AAAI Conference 2022 Conference Paper

Feature Importance Explanations for Temporal Black-Box Models

  • Akshay Sood
  • Mark Craven

Models in the supervised learning framework may capture rich and complex representations over the features that are hard for humans to interpret. Existing methods to explain such models are often specific to architectures and data where the features do not have a time-varying component. In this work, we propose TIME, a method to explain models that are inherently temporal in nature.
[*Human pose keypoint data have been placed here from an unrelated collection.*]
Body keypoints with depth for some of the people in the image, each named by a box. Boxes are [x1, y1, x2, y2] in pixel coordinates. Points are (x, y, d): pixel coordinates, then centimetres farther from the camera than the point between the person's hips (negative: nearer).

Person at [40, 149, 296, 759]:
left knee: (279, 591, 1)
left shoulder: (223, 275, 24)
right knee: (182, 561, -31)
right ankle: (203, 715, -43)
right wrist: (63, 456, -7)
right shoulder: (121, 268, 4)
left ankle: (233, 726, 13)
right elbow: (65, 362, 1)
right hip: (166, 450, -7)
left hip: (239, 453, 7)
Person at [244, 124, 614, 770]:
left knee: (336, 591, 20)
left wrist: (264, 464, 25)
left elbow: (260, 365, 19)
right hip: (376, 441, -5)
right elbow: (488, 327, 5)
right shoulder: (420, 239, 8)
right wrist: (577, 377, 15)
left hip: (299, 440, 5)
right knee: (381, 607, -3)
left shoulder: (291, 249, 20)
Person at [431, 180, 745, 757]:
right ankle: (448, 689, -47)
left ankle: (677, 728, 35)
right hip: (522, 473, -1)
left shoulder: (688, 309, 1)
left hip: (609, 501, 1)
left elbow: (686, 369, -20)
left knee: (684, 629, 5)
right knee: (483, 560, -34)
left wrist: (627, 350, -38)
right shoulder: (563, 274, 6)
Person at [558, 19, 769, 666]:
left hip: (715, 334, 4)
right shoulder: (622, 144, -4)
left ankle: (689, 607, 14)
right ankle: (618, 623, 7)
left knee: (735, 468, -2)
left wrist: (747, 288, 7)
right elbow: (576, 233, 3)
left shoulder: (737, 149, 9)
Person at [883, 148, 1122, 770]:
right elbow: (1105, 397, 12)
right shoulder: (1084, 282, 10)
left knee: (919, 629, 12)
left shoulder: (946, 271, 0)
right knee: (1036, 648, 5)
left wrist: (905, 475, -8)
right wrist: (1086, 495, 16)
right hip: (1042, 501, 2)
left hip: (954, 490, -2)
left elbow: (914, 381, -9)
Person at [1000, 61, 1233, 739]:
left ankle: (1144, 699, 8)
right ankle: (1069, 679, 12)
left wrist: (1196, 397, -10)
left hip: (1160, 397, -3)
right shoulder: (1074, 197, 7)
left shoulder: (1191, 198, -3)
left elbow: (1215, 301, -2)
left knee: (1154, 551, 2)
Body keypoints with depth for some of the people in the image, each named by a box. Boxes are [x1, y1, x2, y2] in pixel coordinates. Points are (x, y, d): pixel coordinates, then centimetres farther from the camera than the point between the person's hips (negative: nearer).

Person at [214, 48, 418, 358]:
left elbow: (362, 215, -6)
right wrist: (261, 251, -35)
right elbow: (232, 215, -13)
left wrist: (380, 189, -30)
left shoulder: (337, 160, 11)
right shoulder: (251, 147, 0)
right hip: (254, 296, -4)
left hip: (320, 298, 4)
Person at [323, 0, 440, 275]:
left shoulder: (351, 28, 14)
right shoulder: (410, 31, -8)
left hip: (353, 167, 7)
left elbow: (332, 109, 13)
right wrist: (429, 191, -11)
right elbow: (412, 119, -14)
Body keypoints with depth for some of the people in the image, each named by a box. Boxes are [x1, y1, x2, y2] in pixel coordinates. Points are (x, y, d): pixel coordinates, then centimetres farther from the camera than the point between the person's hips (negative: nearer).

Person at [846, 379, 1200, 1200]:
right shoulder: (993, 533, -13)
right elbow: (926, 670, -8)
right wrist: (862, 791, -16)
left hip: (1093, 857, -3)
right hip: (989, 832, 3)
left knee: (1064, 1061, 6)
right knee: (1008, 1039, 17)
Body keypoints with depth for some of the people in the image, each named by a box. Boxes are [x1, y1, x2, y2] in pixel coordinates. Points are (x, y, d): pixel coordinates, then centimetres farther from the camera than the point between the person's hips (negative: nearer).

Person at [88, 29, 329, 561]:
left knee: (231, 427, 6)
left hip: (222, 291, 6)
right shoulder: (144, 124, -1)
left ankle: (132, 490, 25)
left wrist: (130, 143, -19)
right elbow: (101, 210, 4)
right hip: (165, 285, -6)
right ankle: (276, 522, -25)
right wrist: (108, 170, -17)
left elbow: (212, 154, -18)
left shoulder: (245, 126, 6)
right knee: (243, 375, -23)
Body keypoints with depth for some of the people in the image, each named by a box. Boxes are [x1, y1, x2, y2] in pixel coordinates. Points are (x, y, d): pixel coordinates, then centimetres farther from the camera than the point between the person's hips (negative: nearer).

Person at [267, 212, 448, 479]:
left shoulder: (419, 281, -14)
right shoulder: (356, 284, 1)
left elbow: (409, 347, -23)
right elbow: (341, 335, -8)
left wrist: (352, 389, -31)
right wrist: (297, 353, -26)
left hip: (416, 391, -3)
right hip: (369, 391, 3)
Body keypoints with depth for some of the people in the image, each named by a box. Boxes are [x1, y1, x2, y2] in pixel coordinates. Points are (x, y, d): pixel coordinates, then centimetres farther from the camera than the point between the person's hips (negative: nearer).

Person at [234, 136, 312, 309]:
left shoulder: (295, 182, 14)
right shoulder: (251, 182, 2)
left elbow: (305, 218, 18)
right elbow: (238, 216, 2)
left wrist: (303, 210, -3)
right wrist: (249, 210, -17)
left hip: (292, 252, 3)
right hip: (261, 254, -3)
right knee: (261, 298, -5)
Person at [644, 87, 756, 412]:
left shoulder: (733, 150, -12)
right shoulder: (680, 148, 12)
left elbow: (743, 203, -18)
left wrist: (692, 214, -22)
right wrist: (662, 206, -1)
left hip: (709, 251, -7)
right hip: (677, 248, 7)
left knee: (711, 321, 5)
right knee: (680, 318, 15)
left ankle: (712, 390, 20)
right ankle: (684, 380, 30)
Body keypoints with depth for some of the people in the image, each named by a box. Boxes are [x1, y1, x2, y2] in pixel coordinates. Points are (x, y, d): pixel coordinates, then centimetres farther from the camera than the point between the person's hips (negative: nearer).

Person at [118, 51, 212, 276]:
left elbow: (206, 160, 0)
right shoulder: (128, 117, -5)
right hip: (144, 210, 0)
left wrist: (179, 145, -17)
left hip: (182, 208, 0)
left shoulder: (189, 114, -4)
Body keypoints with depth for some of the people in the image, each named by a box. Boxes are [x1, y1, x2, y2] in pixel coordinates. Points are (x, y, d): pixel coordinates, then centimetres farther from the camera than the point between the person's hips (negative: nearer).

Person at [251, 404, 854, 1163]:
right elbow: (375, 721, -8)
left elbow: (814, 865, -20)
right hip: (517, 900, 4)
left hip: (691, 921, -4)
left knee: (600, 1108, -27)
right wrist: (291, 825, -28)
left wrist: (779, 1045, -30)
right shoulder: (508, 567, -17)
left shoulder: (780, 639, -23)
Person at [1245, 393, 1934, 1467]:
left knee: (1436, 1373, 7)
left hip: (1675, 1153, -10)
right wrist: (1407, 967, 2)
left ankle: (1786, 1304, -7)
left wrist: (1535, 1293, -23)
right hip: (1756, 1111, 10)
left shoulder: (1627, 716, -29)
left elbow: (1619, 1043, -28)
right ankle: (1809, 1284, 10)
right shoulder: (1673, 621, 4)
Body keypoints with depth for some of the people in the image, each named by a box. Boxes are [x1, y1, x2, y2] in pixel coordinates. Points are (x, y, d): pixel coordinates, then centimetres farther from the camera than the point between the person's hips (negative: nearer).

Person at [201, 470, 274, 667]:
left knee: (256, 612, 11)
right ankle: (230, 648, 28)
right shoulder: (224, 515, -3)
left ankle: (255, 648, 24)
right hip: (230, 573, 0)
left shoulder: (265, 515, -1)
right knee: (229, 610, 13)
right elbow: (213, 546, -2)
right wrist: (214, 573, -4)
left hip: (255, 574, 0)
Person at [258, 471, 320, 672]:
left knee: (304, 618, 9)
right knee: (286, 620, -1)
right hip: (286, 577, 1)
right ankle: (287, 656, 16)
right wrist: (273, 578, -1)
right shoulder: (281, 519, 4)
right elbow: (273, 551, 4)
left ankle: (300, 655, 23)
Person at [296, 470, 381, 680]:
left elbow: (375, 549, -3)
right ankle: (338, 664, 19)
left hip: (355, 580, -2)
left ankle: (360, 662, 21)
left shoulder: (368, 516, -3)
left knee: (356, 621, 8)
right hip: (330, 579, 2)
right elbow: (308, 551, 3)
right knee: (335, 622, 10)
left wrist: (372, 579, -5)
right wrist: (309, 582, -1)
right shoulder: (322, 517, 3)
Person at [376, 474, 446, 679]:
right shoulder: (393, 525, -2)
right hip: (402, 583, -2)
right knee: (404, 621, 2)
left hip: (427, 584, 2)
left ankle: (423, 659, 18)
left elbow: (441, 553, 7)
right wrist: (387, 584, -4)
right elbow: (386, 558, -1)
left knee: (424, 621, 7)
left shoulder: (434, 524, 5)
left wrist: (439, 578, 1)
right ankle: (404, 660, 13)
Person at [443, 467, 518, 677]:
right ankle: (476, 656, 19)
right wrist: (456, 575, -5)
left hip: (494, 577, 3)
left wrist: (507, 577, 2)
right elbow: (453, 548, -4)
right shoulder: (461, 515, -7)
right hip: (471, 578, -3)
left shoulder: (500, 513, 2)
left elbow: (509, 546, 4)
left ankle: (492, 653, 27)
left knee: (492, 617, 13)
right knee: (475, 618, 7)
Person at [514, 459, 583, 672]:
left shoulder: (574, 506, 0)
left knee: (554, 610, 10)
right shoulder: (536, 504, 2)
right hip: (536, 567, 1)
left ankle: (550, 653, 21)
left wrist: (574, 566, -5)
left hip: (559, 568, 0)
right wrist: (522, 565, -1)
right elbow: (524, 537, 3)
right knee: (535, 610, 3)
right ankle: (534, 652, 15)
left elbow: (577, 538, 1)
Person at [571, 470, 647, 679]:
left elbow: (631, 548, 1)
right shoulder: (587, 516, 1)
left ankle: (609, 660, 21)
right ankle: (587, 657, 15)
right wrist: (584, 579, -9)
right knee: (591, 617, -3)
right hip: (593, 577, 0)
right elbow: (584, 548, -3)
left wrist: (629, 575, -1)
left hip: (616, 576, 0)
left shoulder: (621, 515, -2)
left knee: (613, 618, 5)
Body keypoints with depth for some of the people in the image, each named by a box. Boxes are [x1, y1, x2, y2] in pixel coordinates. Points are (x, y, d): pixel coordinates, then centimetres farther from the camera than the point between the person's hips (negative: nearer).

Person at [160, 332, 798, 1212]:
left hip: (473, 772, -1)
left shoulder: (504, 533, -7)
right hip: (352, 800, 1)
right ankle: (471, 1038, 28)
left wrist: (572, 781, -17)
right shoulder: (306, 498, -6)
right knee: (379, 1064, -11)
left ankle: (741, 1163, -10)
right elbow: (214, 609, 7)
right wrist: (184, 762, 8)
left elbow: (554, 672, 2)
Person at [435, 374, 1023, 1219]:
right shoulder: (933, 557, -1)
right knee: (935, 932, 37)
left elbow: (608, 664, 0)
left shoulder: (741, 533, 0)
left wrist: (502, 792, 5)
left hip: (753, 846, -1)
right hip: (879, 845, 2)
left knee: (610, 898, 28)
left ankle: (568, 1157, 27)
Our approach (i) uses a model-agnostic permutation-based approach to analyze global feature importance, (ii) identifies the importance of salient features with respect to their temporal ordering as well as localized windows of influence, and (iii) uses hypothesis testing to provide statistical rigor.

AAAI Conference 2019 Conference Paper

Understanding Learned Models by Identifying Important Features at the Right Resolution

  • Kyubin Lee
  • Akshay Sood
  • Mark Craven

In many application domains, it is important to characterize how complex learned models make their decisions across the distribution of instances. One way to do this is to identify the features and interactions among them that contribute to a model’s predictive accuracy. We present a model-agnostic approach to this task that makes the following specific contributions. Our approach (i) tests feature groups, in addition to base features, and tries to determine the level of resolution at which important features can be determined, (ii) uses hypothesis testing to rigorously assess the effect of each feature on the model’s loss, (iii) employs a hierarchical approach to control the false discovery rate when testing feature groups and individual base features for importance, and (iv) uses hypothesis testing to identify important interactions among features and feature groups. We evaluate our approach by analyzing random forest and LSTM neural network models learned in two challenging biomedical applications.